Please print all the lines below exactly as they are written.
________________________________________
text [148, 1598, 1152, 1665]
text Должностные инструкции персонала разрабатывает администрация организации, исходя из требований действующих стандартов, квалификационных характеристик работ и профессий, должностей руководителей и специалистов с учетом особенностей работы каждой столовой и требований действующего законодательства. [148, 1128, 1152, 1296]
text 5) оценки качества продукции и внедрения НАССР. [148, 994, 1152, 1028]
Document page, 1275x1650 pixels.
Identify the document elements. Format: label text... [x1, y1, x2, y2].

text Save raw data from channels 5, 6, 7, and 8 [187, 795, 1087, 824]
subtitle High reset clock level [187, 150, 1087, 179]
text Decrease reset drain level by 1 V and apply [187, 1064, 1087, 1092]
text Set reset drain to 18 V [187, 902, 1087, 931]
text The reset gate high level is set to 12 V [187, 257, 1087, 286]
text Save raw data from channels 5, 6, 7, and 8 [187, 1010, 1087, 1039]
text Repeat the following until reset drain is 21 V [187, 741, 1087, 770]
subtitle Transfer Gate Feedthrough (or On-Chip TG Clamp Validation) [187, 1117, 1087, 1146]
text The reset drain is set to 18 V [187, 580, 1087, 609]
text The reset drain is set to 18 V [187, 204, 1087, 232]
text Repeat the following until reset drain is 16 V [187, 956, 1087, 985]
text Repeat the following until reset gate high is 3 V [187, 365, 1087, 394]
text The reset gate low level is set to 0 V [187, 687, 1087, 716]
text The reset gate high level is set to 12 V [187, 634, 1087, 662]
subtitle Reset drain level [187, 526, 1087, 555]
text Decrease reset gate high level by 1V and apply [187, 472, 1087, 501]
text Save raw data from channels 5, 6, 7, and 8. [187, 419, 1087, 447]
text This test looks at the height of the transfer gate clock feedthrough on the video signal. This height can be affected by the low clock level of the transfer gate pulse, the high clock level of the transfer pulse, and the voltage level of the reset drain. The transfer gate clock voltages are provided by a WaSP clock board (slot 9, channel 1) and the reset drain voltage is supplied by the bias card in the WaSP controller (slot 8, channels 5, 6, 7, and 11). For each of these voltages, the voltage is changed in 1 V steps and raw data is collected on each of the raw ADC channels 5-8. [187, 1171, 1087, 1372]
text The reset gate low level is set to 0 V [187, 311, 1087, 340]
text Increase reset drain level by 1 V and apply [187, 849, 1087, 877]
________________________________________
#### [Solution to the problem]
text [148, 1598, 1152, 1665]
text Должностные инструкции персонала разрабатывает администрация организации, исходя из требований действующих стандартов, квалификационных характеристик работ и профессий, должностей руководителей и специалистов с учетом особенностей работы каждой столовой и требований действующего законодательства. [148, 1128, 1152, 1296]
text 5) оценки качества продукции и внедрения НАССР. [148, 994, 1152, 1028]
Document page, 1275x1650 pixels.
Identify the document elements. Format: label text... [x1, y1, x2, y2].

text Save raw data from channels 5, 6, 7, and 8 [187, 795, 1087, 824]
subtitle High reset clock level [187, 150, 1087, 179]
text Decrease reset drain level by 1 V and apply [187, 1064, 1087, 1092]
text Set reset drain to 18 V [187, 902, 1087, 931]
text The reset gate high level is set to 12 V [187, 257, 1087, 286]
text Save raw data from channels 5, 6, 7, and 8 [187, 1010, 1087, 1039]
text Repeat the following until reset drain is 21 V [187, 741, 1087, 770]
subtitle Transfer Gate Feedthrough (or On-Chip TG Clamp Validation) [187, 1117, 1087, 1146]
text The reset drain is set to 18 V [187, 580, 1087, 609]
text The reset drain is set to 18 V [187, 204, 1087, 232]
text Repeat the following until reset drain is 16 V [187, 956, 1087, 985]
text Repeat the following until reset gate high is 3 V [187, 365, 1087, 394]
text The reset gate low level is set to 0 V [187, 687, 1087, 716]
text The reset gate high level is set to 12 V [187, 634, 1087, 662]
subtitle Reset drain level [187, 526, 1087, 555]
text Decrease reset gate high level by 1V and apply [187, 472, 1087, 501]
text Save raw data from channels 5, 6, 7, and 8. [187, 419, 1087, 447]
text This test looks at the height of the transfer gate clock feedthrough on the video signal. This height can be affected by the low clock level of the transfer gate pulse, the high clock level of the transfer pulse, and the voltage level of the reset drain. The transfer gate clock voltages are provided by a WaSP clock board (slot 9, channel 1) and the reset drain voltage is supplied by the bias card in the WaSP controller (slot 8, channels 5, 6, 7, and 11). For each of these voltages, the voltage is changed in 1 V steps and raw data is collected on each of the raw ADC channels 5-8. [187, 1171, 1087, 1372]
text The reset gate low level is set to 0 V [187, 311, 1087, 340]
text Increase reset drain level by 1 V and apply [187, 849, 1087, 877]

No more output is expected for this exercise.